Databricks

isaac_gritz · ‎08-22-2022

Recommendations for performance tuning best practices on Databricks

We recommend also checking out this article from my colleague @Franco Patano on best practices for performance tuning on Databricks.

Performance tuning your workloads is an important step to take before putting your project into production to ensure you are getting the best performance and the lowest cost to help meet you save money and meet your SLAs.

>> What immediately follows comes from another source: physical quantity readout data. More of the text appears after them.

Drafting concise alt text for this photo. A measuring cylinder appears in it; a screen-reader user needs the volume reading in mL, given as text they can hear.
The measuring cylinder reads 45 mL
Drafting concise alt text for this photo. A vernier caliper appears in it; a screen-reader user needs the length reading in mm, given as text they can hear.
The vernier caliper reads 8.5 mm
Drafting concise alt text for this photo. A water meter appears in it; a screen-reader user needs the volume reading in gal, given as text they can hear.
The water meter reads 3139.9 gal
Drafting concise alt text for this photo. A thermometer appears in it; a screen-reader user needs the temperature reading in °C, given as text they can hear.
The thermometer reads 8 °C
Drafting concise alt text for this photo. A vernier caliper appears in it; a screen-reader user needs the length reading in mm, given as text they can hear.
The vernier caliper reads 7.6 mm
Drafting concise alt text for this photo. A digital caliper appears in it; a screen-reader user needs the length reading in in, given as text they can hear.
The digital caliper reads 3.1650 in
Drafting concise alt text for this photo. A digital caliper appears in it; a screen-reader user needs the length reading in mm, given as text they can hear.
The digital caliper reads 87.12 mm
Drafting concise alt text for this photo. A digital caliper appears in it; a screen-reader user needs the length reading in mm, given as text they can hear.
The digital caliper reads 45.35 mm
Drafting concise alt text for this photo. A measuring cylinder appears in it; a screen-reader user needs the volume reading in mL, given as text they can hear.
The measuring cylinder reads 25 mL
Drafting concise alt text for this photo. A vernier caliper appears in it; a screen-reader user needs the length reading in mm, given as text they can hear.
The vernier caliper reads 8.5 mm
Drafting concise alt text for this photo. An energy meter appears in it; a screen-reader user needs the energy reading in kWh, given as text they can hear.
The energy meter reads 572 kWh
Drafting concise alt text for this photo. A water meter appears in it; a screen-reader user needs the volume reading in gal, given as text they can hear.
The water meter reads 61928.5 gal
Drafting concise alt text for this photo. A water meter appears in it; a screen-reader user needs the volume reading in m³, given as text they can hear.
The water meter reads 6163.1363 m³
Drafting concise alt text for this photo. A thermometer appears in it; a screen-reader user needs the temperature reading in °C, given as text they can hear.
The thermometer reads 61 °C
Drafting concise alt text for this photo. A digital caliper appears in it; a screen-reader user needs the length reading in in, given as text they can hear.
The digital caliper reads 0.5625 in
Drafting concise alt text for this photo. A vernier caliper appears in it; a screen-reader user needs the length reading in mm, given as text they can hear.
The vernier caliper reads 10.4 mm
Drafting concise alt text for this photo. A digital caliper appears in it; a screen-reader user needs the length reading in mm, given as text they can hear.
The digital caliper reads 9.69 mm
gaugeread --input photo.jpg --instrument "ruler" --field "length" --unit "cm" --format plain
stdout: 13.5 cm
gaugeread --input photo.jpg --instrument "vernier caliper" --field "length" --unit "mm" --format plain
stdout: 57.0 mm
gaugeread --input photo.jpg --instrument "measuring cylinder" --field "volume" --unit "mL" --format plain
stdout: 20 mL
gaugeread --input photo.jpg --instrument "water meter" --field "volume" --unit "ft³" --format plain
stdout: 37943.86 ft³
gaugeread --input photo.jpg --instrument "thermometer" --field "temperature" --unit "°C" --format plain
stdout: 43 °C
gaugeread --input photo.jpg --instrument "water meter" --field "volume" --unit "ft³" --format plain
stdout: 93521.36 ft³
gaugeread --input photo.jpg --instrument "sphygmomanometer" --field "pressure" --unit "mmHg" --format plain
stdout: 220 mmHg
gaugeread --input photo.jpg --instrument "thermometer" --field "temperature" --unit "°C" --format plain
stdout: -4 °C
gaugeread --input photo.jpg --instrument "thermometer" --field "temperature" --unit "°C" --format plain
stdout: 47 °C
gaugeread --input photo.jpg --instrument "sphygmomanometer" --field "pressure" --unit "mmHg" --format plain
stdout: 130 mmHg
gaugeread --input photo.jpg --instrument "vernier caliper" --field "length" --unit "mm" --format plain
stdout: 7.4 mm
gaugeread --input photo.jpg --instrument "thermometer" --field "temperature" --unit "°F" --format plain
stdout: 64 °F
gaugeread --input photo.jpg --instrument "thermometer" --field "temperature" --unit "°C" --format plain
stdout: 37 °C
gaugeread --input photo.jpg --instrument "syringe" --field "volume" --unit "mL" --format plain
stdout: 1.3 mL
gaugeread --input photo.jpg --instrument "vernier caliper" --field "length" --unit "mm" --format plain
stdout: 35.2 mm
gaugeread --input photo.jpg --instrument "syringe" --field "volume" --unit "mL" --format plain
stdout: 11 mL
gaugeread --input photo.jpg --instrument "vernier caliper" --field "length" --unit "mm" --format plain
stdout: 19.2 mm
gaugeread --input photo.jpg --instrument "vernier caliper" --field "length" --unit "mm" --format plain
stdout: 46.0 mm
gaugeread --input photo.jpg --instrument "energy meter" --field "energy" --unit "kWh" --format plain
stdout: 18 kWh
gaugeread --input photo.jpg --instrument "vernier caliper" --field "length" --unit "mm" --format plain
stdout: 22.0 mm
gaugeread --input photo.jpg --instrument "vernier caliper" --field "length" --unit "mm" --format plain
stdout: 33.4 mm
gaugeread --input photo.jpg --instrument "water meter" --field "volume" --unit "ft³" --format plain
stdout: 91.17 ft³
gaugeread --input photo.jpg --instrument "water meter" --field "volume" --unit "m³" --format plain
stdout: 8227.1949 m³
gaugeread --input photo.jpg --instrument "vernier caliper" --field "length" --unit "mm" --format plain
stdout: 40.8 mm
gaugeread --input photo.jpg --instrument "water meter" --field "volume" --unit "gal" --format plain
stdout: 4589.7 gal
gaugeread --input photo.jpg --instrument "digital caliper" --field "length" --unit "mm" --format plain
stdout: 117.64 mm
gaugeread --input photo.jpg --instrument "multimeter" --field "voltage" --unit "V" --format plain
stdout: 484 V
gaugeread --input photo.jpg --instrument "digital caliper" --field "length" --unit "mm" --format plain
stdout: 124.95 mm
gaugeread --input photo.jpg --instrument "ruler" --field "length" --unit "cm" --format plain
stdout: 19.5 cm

When tuning on Databricks, it is important to follow the the framework illustrated in the diagram below:

First, focus on the foundation, the file layout. Efficient file layout is the most important focus for any MPP system to 1) reduce the overhead from too many small files, 2) reduce or remove data skew, and 3) reduce the amount of data you are scanning and reading into the MPP system.
Once you have optimized file layout, then you can optimize your code base to remove potential code bottlenecks.
Finally, once you have optimized the files and the code, then you can fine-tune your workload by choosing the optimal cluster configuration for your workload.

Continued below

isaac_gritz · ‎08-22-2022

File Layout Optimization - tips for efficient file layout

Leverage Delta Lake for your workloads to unlock performance capabilities such as Z-Order Clustering.
Use Z-Order (AWS | Azure | GCP) on high cardinality columns frequently used in filters. Z-Order works similar to indexing and colocates related data to dramatically reduce the amount of data that needs to be read, which can result in dramatic performance improvements.
Use ANALYZE TABLE COMPUTE STATISTICS (AWS | Azure | GCP) to collect column statistics for columns frequently used in joins and filters. These column statistics are used by the Databricks cost-based optimizer and Adaptive Query Execution to ensure the most optimal query plan is chosen for your workload.
Use PARTITIONED BY (AWS | Azure | GCP) to partition your largest tables by low cardinality columns frequently used in filters (this is often the date column). We do not recommend partitioning tables less than 1 TB, as this may lead to over-partitioning your dataset. With DBR 11.2+, Ingestion Time Clustering will preserve the natural date order of your ingested data, eliminating the need for partitioning or Z-ordering on tables under 1 TB and resulting in great out-of-the-box performance.
For workloads with frequent MERGE and write operations, your workload may benefit from Autotune based on workload (AWS | Azure | GCP) rather than the default based on table size.
Your workload may benefit from increased parallelism by setting the spark shuffle partitions to auto (AWS | Azure | GCP)

isaac_gritz · ‎08-22-2022

Code Optimization - advice to avoid code bottlenecks

Avoid operations that result in Actions such as print, collect, and count in production pipelines. These operations force Spark to execute right away rather than pipelining multiple operations and determining the best query plan.
Avoid using RDDs whenever possible. The RDD API does not benefit from the performance optimizations of the Catalyst optimizer and many of the Databricks built-in runtime performance optimizations.
Avoid single-threaded Python or R workloads on multi-node clusters as these will result in only the driver node being utilized while the worker nodes remain idle. This includes using .toPandas().
1. For working with smaller datasets and single-threaded operations, we highly recommend using single node clusters (AWS | Azure | GCP) for cost optimization.
2. For working with large scale datasets, we recommend leveraging built-in spark functions as much as possible. When this is not possible we recommend using Pandas UDFs (AWS | Azure | GCP) to distribute existing python code using Spark. Alternatively, you can also leverage the Pandas API on Spark (AWS | Azure | GCP) which allows you to leverage 90% of the python Pandas functions while distributing the processing with Spark for scalability.

isaac_gritz · ‎08-22-2022

Cluster Optimization - how to choose the right cluster for your workload

Choose the optimal instance/VM type for your workloads. Here are the general recommendations:
1. Storage-optimized instances work best for large batch jobs and ad-hoc analytics
2. Compute-optimized for machine learning and structured streaming workloads
3. Memory-optimized for memory-intensive workloads
4. GPU-optimized for deep learning workloads
Enable Photon (AWS | Azure | GCP) on your clusters for up to 80% TCO savings on analytics workloads. Photon is enabled by default for Databricks SQL Warehouses.
Enable auto-scaling for Databricks Clusters (AWS | Azure | GCP), DLT Clusters (AWS | Azure | GCP), SQL Warehouses (AWS | Azure | GCP) to automatically add and remove nodes based on workloads.
Enable the latest LTS Databricks Runtime (AWS | Azure | GCP). Databricks Runtimes correspond with the latest advancements in Spark and Databricks including the latest performance enhancements. Databricks LTS runtimes are supported for a minimum of 2 years.
Tune cluster sizes based on your SLAs and cluster utilization. We recommend testing out several cluster sizes in a proof of concept to find the cluster configuration that gives you the best price performance while meeting your SLAs and expected scalability.